First, let’s lay down some definitions. HTML can be good, XHTML can be better. I’ve got no problem with using HTML, as long as it’s done correctly. However, it’s undeniable that, although HTML won’t go away, XHTML is how future documents should be served. So we may as well jump on ship now rather than wait and try to convert when it becomes essential. But anyway, if we assume that we’re using XHTML, then we can seperate the term ‘validation’ into two component parts:
This is where I draw the line: validation (ie, adhering strictly to the DTD, that means not doing things like putting block level elements inside inline level elements) isn’t altogether too important. Well-formedness (encoding your ampersands, opening and closing elements in the right order), however, is. That’s because otherwise the document will be really difficult to parse, and, if you’re serving as application/xhtml+xml, the parser will give up and present a confusing error to the user (although I’m not necessarily in agreement that this should be the standard behaviour for XML parsers).
When working with HTML, we can get away with a whole plethora of errors and the parser will still present the page to the user, mostly by guessing.

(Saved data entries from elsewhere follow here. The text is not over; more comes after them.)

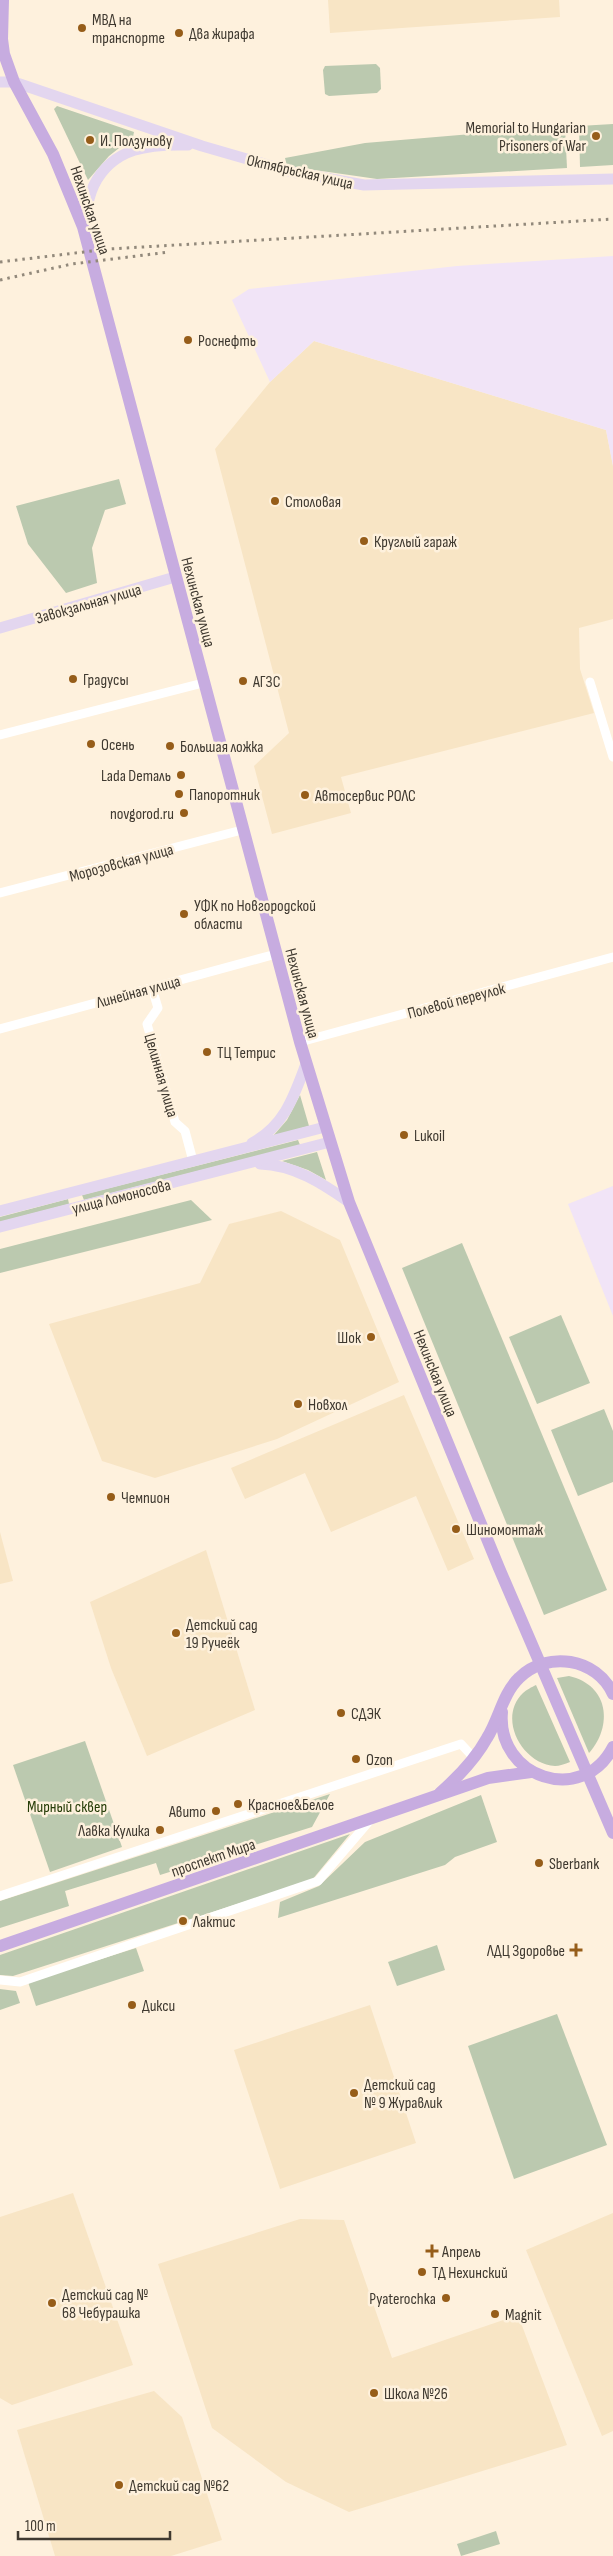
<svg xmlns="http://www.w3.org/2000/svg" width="613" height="2556" font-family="'Sofia Sans Condensed',sans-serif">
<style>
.built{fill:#f8e5c5}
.industrial{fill:#f1e4f7}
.green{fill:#bbc9af}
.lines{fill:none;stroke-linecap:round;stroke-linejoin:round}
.street{stroke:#fff;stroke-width:9}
.secondary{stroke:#e3d6ef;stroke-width:11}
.primary{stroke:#c7ace0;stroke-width:12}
.rail{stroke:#92897b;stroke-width:3;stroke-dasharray:2.5 5;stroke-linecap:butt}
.poi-dot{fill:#965d19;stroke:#fef1dd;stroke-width:2}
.labels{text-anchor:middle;stroke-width:5;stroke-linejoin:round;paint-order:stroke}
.poi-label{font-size:16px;fill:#3f3930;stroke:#fef1dd;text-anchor:start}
.street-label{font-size:16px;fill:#3f3930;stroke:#fef1dd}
.park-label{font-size:16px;fill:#263d08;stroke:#fef1dd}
</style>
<rect width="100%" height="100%" fill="#fef1dd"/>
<g class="built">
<path d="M328,0H559L560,17L330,33Z"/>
<path d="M314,341L606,430L613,466V619L579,628L580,669L594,713L341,777L351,813L272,834L254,766L289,733L215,449L270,382Z"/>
<path d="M281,1211L340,1240L399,1382L277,1439L155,1478L102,1461L49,1324L200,1283L229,1224Z"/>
<path d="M404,1395L474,1559L448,1571L416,1496L331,1532L305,1473L245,1499L231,1468Z"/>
<path d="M0,1532L13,1581L0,1584Z"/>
<path d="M206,1550L255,1710L147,1756L111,1668L90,1602Z"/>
<path d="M370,2005L416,2143L280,2189L234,2050Z"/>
<path d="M73,2193L133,2365L12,2405L0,2398V2217Z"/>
<path d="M613,2213V2431L602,2436L526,2250Z"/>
<path d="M300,2219L344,2220L392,2358L518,2315L567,2445L349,2512L286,2482L212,2428L158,2264Z"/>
<path d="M154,2391L182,2417L222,2540L171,2556H55L17,2430Z"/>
</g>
<g class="industrial">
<path d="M613,256V466L606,430L314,341L270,382L232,300L249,289L457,266Z"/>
<path d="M613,1186V1316L568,1204Z"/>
</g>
<g class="green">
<path d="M376,64L380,68L381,89L377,93L329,96L325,94L323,70L325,66Z"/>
<path d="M57,106L134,132L133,137L109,156L88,180L54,109Z"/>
<path d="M613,124V165L580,167L579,126Z"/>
<path d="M565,126L567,168L377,179L287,166L285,158L365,143Z"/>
<path d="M119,479L126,504L105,510L92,548L97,583L66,593L28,544L16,506Z"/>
<path d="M300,1095L309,1126L273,1136L287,1120Z"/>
<path d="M298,1140L300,1145L84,1200L82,1195Z"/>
<path d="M317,1152L326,1180L308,1170L282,1161Z"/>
<path d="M68,1199L69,1204L0,1222V1217Z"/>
<path d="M191,1200L212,1220L0,1273V1249Z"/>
<path d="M462,1243L607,1590L544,1615L402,1268Z"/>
<path d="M561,1315L590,1383L537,1404L509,1337Z"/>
<path d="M604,1409L613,1431V1482L578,1496L551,1430Z"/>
<path d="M569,1676C609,1685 613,1726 589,1753L557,1678Z"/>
<path d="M536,1685L570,1762C565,1764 559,1766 555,1766C522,1764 497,1718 523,1693C526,1690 532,1687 536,1685Z"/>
<path d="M85,1741L122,1847L50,1872L13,1765Z"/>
<path d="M330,1794L312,1827L160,1875L156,1863L65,1891L69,1906L0,1928V1901Z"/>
<path d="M481,1795L497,1842L455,1857L445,1865L278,1918L280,1902L319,1886L365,1842Z"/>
<path d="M350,1834L312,1880L13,1976L0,1975V1955Z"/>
<path d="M437,1945L445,1970L397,1986L388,1962Z"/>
<path d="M136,1948L144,1971L36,2006L28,1982Z"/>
<path d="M0,1989L16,1991L20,2003L0,2010Z"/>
<path d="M557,2014L607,2145L514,2179L468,2046Z"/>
<path d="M496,2531L500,2544L461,2556L457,2544Z"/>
</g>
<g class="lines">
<g class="street">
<path d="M590,682L613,757"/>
<path d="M0,735L203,683"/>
<path d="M0,893L242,830"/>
<path d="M152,988L158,1008L147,1024L175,1122L185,1131L193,1161"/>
<path d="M0,1029L276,954"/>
<path d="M300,1042L613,957"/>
<path d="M0,1896L461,1744L474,1758"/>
<path d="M0,1980L20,1982L318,1881L371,1819"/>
</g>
<g class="secondary">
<path d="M0,82H14L202,146L292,172L364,185L613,179"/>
<path d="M83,227C86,213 88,197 94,185C113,147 150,144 188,145"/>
<path d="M0,628L175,577"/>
<path d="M252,1143C285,1125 294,1096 306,1064"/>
<path d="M260,1164C294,1165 322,1183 349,1202"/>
<path d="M0,1211L325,1127"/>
<path d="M0,1227L330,1142"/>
</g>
<g class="primary">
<path d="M3,0L2,39L4,54L14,82L53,154L83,227L300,1042L349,1202L499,1568L613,1833"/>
<path d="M502,1712C496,1777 582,1807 613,1747"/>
<path d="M440,1793C458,1777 475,1760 487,1738C499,1719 503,1693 519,1678C547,1650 597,1658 613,1694"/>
<path d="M0,1946L488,1778L531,1772"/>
</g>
<g class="rail">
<path d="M0,262L109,249L613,219"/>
<path d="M0,280L72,264L169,252"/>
</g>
</g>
<g class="poi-dot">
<circle cx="82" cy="28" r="5"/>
<circle cx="179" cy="33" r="5"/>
<circle cx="596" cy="136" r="5"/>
<circle cx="90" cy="140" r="5"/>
<circle cx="188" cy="340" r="5"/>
<circle cx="275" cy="501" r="5"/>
<circle cx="364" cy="541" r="5"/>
<circle cx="73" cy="679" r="5"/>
<circle cx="243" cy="681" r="5"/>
<circle cx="91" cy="744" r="5"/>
<circle cx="170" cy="746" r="5"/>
<circle cx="181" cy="775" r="5"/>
<circle cx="179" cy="794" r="5"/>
<circle cx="305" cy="795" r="5"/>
<circle cx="184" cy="813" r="5"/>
<circle cx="184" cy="914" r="5"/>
<circle cx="207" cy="1052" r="5"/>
<circle cx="404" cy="1135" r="5"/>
<circle cx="371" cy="1337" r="5"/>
<circle cx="298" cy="1404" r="5"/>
<circle cx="111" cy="1497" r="5"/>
<circle cx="456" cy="1529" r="5"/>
<circle cx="176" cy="1633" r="5"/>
<circle cx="341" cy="1713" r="5"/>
<circle cx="356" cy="1759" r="5"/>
<circle cx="238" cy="1804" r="5"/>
<circle cx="216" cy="1811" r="5"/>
<circle cx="160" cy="1830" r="5"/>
<circle cx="539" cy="1863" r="5"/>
<circle cx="183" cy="1921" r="5"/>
<path d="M573.5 1942.5h5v5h5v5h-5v5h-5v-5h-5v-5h5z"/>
<circle cx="132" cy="2005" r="5"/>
<circle cx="354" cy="2093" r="5"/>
<path d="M429.5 2243.5h5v5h5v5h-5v5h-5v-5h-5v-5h5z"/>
<circle cx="422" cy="2272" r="5"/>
<circle cx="446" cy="2298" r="5"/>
<circle cx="52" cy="2303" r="5"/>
<circle cx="495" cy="2314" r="5"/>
<circle cx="374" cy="2393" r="5"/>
<circle cx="119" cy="2485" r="5"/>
</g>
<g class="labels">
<g class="poi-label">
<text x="92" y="25">МВД на<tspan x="92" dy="18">транспорте</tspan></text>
<text x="189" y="39">Два жирафа</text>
<text x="586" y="133" text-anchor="end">Memorial to Hungarian<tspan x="586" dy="18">Prisoners of War</tspan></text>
<text x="100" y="146">И. Ползунову</text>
<text x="198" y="346">Роснефть</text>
<text x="285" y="507">Столовая</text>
<text x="374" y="547">Круглый гараж</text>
<text x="83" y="685">Градусы</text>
<text x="253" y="687">АГЗС</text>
<text x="101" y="750">Осень</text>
<text x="180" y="752">Большая ложка</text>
<text x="171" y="781" text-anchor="end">Lada Dеталь</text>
<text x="189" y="800">Папоротник</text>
<text x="315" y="801">Автосервис РОЛС</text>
<text x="174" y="819" text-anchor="end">novgorod.ru</text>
<text x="194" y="911">УФК по Новгородской<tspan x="194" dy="18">области</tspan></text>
<text x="217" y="1058">ТЦ Тетрис</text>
<text x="414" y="1141">Lukoil</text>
<text x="361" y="1343" text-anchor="end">Шок</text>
<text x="308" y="1410">Новхол</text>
<text x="121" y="1503">Чемпион</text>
<text x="466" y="1535">Шиномонтаж</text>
<text x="186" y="1630">Детский сад<tspan x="186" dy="18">19 Ручеёк</tspan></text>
<text x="351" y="1719">СДЭК</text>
<text x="366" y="1765">Ozon</text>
<text x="248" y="1810">Красное&amp;Белое</text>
<text x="206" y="1817" text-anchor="end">Авито</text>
<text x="150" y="1836" text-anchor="end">Лавка Кулика</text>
<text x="549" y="1869">Sberbank</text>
<text x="193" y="1927">Лактис</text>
<text x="565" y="1956" text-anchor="end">ЛДЦ Здоровье</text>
<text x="142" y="2011">Дикси</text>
<text x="364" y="2090">Детский сад<tspan x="364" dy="18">№ 9 Журавлик</tspan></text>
<text x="442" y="2257">Апрель</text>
<text x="432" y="2278">ТД Нехинский</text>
<text x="62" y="2300">Детский сад №<tspan x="62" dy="18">68 Чебурашка</tspan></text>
<text x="436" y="2304" text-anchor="end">Pyaterochka</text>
<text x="505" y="2320">Magnit</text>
<text x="384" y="2399">Школа №26</text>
<text x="129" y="2491">Детский сад №62</text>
</g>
<g class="street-label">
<text transform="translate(300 171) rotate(13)" y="6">Октябрьская улица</text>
<text transform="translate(91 210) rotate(71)" y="6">Нехинская улица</text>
<text transform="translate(199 602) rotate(75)" y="6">Нехинская улица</text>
<text transform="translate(88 603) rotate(-16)" y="6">Завокзальная улица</text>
<text transform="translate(121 862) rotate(-15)" y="6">Морозовская улица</text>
<text transform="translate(138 991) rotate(-15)" y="6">Линейная улица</text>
<text transform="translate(303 993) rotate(75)" y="6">Нехинская улица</text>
<text transform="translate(456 1000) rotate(-15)" y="6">Полевой переулок</text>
<text transform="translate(162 1075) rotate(74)" y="6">Целинная улица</text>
<text transform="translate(121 1196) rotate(-14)" y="6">улица Ломоносова</text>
<text transform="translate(436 1373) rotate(68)" y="6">Нехинская улица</text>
<text transform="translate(213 1857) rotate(-19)" y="6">проспект Мира</text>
</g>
<g class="park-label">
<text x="67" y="1812">Мирный сквер</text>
</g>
</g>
<path d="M18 2531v8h152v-8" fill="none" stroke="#3f3930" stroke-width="2.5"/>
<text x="25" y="2531" font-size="15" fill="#3f3930" stroke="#fef1dd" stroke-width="4" paint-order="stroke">100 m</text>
</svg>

So here it’s less important to encode your ampersands, because it will only matter in the rarest of cases, and not send the parse to an abrupt doom. But I’d still say it’s important to give the parser as many clues as possible (read: make your documents well-formed), because it’s unlikely that parsers will become more forgiving.
So, validation ≠ well-formedness, validation is less important than well-formedness.
But (spot the mini-rant coming), why do we have to encode our ampersands at all? 99.9% of the time it’s a pain. This is true of so many of the W3C standards: they ban certain things on the grounds that in a worst possible scenario, things could go badly wrong. Why has XHTML sent as text/html been labelled ‘evil’? Because, if a user does a list of things in a certain, exact, order, things go badly wrong. We have to hack around a whole list of worse-case scenarios. We’re reaching for a kind of code-utopia which is backfiring in the form of making writing decent code for the web a pain in the arse.
But is this a bad idea? In my opinion, no, it’s not. Maybe another solution could be reached that means the masses can code easily without the worse-case scenarios popping up, but then again maybe this isn’t possible. Maybe this is the only way to do things. In which case, think about it: why does accessibility and usability go to such extremes to make websites so easy to use, assuming virtually nothing about the user? Because, and here’s the crunch point, the web is open to anyone. Anyone has the right to use, browse casually, be treated with a respect (which is what usability is trying for).
Extrapolating this, anyone, therefore, has the right to create code. The coder has every right to expect a perfect XHTML standard. For everything to behave as you think it should. And while non-encoded ampersands are easy to spot (the parser tells you where they are!), realising that none of your query-string variables are getting through because you haven’t encoded ampersands would take a whole lot longer to figure out.
That’s why standards are so debateable.